Hackernoon logo9 Essential Things to Consider Before Buying a New Office (for Your Small IT Company) by@radu

9 Essential Things to Consider Before Buying a New Office (for Your Small IT Company)

Radu Balas Hacker Noon profile picture

@raduRadu Balas

Marketing & Conversion Expert

Would you like to have more control over your office space or build up equity instead of paying rent? Buying a commercial property comes with many advantages. 

On the one hand, nobody will tell you what you can or can't do with the space. Do you want to remodel the interior, change the walls' colour, build corporation-like cubicles, or turn everything into one ample open space? You're free to do it.

On the other hand, buying a new office is an investment. Should things go awry with your business, you can always rent out the space or sell it to get fast access to liquidity. Not to mention that once you've paid the mortgage, you could even use the property to get access to loans or investment funds.

Buying the perfect office takes careful consideration, though. Here are nine of the most important things to think about before settling on a property and signing a commercial mortgage agreement.

1. Office Size and Layout

Commercial properties tend to be expensive, but it is essential to ensure your new office is big enough for your team. How large the office should be depends on how many employees you have and the office layout you want to create.


Are you planning to give each employee a cubicle or private office? Account for at least 250 square feet of office space per employee. 

If you want a modern office for your small IT company, one with lots of co-working spaces and few or no private offices, you'll need at least 80 square feet of space for each team member.

2. Move-In Ready Vs. Fixer Upper

Another challenging decision regards the move-in ready and fixer upper buying options. As you'd expect, a fixer upper office is cheaper upfront and allows you to design and decorate the interior from scratch.

However, this solution often proves to be more expensive in the long run. On average, business owners who buy a fixer upper spend about £25,000 more than move-in ready property buyers when the renovations and furnishings are accounted in.

Buying a move-in ready office might mean the layout or décor isn't exactly how you like it, but you'll be able to move your business into the new office space immediately and don't have to spend more money in a rush to equip or furnish the space.

3. How Big is the Leisure Space?

Any tech company that respects itself must come with a leisure space. Typically, this is a separate room where you can fit at least a midsize ping pong table, some board games, and even an Xbox or two.

If the office isn't big enough to set up a gaming room, at least reserve a corner for some games and a beer keg for your team. 

4. Building and Neighbourhood

When searching for the perfect office, remember, if a property price seems too good to be true, it probably is. Two factors that drive costs down are the building and the neighbourhood.

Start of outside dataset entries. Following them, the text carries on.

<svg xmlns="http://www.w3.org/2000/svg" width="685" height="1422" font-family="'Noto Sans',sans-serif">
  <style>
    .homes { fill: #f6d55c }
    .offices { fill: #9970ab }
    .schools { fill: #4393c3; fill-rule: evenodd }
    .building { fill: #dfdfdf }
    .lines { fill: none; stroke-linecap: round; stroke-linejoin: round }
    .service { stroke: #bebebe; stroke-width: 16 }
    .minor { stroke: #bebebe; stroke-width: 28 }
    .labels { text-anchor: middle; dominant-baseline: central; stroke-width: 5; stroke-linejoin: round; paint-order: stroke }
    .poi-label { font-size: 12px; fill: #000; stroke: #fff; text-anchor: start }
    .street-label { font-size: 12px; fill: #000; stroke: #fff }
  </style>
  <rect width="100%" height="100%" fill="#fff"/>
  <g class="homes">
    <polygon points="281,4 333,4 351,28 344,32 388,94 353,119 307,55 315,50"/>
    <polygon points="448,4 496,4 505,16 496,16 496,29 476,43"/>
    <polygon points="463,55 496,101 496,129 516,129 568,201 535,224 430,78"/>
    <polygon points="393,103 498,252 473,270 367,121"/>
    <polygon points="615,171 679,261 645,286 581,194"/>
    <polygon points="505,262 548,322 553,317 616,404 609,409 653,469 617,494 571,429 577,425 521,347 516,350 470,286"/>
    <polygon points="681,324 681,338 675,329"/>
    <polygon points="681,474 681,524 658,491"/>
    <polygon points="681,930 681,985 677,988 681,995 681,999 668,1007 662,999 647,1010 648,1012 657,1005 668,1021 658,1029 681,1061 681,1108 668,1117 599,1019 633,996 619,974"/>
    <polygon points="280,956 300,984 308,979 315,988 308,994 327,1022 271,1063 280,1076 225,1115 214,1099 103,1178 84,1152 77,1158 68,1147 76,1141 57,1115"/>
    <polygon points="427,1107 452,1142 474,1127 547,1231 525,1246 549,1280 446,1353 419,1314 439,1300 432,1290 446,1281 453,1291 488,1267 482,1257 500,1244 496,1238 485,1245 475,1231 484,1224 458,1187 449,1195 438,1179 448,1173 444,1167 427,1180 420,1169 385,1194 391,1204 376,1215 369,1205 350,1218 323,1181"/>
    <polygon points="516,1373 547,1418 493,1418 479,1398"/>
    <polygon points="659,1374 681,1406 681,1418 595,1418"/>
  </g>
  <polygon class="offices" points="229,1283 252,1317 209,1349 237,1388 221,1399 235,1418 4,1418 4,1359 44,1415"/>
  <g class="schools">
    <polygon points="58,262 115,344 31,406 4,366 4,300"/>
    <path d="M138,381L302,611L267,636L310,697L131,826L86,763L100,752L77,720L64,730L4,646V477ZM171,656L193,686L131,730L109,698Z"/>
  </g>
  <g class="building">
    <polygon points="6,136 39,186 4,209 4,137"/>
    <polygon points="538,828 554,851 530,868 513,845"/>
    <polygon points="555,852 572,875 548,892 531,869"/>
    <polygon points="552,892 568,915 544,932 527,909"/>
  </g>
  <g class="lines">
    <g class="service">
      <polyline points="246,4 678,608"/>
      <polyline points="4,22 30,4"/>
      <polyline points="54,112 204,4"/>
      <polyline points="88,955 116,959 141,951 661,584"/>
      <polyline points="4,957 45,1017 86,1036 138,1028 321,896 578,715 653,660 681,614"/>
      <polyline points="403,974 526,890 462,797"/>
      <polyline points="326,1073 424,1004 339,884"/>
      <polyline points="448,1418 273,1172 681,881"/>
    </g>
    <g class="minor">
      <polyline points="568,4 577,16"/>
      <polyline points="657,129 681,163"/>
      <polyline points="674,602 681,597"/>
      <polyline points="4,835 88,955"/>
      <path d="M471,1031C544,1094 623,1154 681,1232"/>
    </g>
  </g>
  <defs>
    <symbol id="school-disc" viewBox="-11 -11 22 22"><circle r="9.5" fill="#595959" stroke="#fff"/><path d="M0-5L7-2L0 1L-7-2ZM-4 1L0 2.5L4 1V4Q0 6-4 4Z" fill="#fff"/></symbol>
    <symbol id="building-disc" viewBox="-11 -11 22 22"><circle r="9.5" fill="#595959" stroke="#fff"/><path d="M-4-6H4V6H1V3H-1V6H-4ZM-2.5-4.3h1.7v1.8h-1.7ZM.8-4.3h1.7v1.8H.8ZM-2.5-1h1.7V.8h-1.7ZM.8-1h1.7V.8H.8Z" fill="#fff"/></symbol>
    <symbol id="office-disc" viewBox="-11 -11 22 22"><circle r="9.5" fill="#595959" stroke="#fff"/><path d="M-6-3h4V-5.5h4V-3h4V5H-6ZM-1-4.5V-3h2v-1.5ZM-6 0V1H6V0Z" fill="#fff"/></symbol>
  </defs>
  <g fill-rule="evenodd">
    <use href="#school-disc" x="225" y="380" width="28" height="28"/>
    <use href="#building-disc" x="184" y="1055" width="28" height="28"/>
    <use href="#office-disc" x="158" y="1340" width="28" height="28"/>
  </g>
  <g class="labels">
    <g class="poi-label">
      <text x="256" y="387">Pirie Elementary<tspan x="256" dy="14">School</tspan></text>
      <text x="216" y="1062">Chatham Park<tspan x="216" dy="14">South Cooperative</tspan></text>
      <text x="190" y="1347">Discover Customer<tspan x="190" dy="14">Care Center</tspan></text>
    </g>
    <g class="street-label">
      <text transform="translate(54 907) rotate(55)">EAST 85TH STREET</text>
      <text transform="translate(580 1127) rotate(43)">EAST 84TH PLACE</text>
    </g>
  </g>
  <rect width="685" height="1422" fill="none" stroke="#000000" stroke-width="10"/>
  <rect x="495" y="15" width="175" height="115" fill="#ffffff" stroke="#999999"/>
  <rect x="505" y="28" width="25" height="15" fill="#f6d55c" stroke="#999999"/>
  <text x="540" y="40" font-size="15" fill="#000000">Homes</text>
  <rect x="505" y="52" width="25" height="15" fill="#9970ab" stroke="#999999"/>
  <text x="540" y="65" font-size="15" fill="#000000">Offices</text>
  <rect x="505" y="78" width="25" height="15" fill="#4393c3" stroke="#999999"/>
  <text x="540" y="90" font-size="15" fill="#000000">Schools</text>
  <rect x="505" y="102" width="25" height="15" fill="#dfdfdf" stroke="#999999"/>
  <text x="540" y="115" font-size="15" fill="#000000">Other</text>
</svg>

An office located in the heart of the city but that is less expensive than all other offices in the area is probably situated in an old, damaged, or otherwise altered building. 

If you're looking for an office in the outskirts, check out the criminality levels and life quality in the neighbourhood where the office is located, or you might regret saving on your property purchase.

5. Transport Links

Do you know what can frustrate employees? Long commuting times followed by long walks from the bus stop or underground station to the actual workplace.

Good transport links, on the other hand, can keep your employees happy.

6. Parking

Besides transport links in the proximity of your premises, parking is another essential element of a good office. Perhaps you won't ride to work each morning, and maybe your employees won't use their cars either. But what about your customers? 

Nobody likes parking a few blocks away from the place they're going, so make sure there is at least sufficient street parking near your new office.

7. Price and Commercial Mortgage Options 

Once you've determined how big an office you need, consider prices and mortgage options. Commercial property prices can vary widely based on the city or area they're based in. For instance, an office in the heart of London City can cost ten times more than one located in an outer neighbourhood. However, make sure the office is still located in a good area if you want quick access to a commercial mortgage. 

Speaking of which, don't settle on one mortgage solution and don't shop for the best mortgage yourself – unless you're a financial expert, that is.

Working with a finance broker when shopping for commercial mortgages or other financial products comes with multiple advantages. Indeed, brokers have more connections with banks and financial institutions and can access mortgages and financing options you wouldn't even know about. So, focus on doing what you do best and let the specialists find the right funding solution for buying a new commercial property.

8. Is it Scalable?

When buying an office for a new company, chances are you won't go for the biggest place in town. However, if your business skyrockets and you have to scale up to a bigger space, it's nice to know that you can find the extra space you need in the same building, maybe even on the same floor.


Otherwise, you'll either have to sell your office and buy a new one or rent it out and move elsewhere with your team.

9. Can You Cash It Out? 

Buying commercial property is an investment, but it only is a wise one if you can sell the property for a profit, should you want to.

Many things can go wrong when running a company. For this reason, you should be able to use your new office to get fast access to cash if needed. Whether it's renting out the premises or selling it to get liquidity, make sure your new property can appeal to most business owners. Otherwise, you might not be able to cash it out.